● Brief: Show each row below that contains the word "smart", copying every such row in full.

● Material to process:

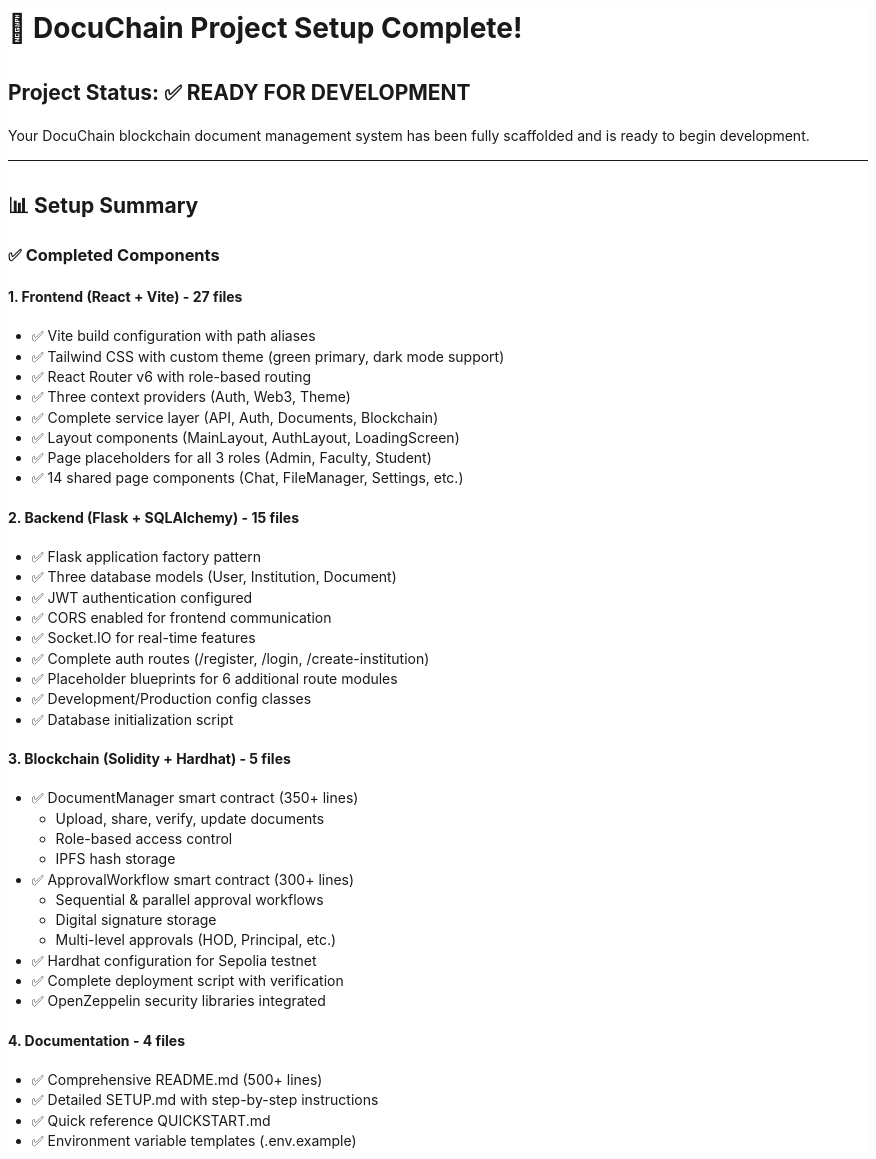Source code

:# 🎉 DocuChain Project Setup Complete!

## Project Status: ✅ READY FOR DEVELOPMENT

Your DocuChain blockchain document management system has been fully scaffolded and is ready to begin development.

---

## 📊 Setup Summary

### ✅ Completed Components

#### 1. **Frontend** (React + Vite) - 27 files
- ✅ Vite build configuration with path aliases
- ✅ Tailwind CSS with custom theme (green primary, dark mode support)
- ✅ React Router v6 with role-based routing
- ✅ Three context providers (Auth, Web3, Theme)
- ✅ Complete service layer (API, Auth, Documents, Blockchain)
- ✅ Layout components (MainLayout, AuthLayout, LoadingScreen)
- ✅ Page placeholders for all 3 roles (Admin, Faculty, Student)
- ✅ 14 shared page components (Chat, FileManager, Settings, etc.)

#### 2. **Backend** (Flask + SQLAlchemy) - 15 files
- ✅ Flask application factory pattern
- ✅ Three database models (User, Institution, Document)
- ✅ JWT authentication configured
- ✅ CORS enabled for frontend communication
- ✅ Socket.IO for real-time features
- ✅ Complete auth routes (/register, /login, /create-institution)
- ✅ Placeholder blueprints for 6 additional route modules
- ✅ Development/Production config classes
- ✅ Database initialization script

#### 3. **Blockchain** (Solidity + Hardhat) - 5 files
- ✅ DocumentManager smart contract (350+ lines)
  - Upload, share, verify, update documents
  - Role-based access control
  - IPFS hash storage
- ✅ ApprovalWorkflow smart contract (300+ lines)
  - Sequential & parallel approval workflows
  - Digital signature storage
  - Multi-level approvals (HOD, Principal, etc.)
- ✅ Hardhat configuration for Sepolia testnet
- ✅ Complete deployment script with verification
- ✅ OpenZeppelin security libraries integrated

#### 4. **Documentation** - 4 files
- ✅ Comprehensive README.md (500+ lines)
- ✅ Detailed SETUP.md with step-by-step instructions
- ✅ Quick reference QUICKSTART.md
- ✅ Environment variable templates (.env.example)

● Exercise solution:
- ✅ DocumentManager smart contract (350+ lines)
- ✅ ApprovalWorkflow smart contract (300+ lines)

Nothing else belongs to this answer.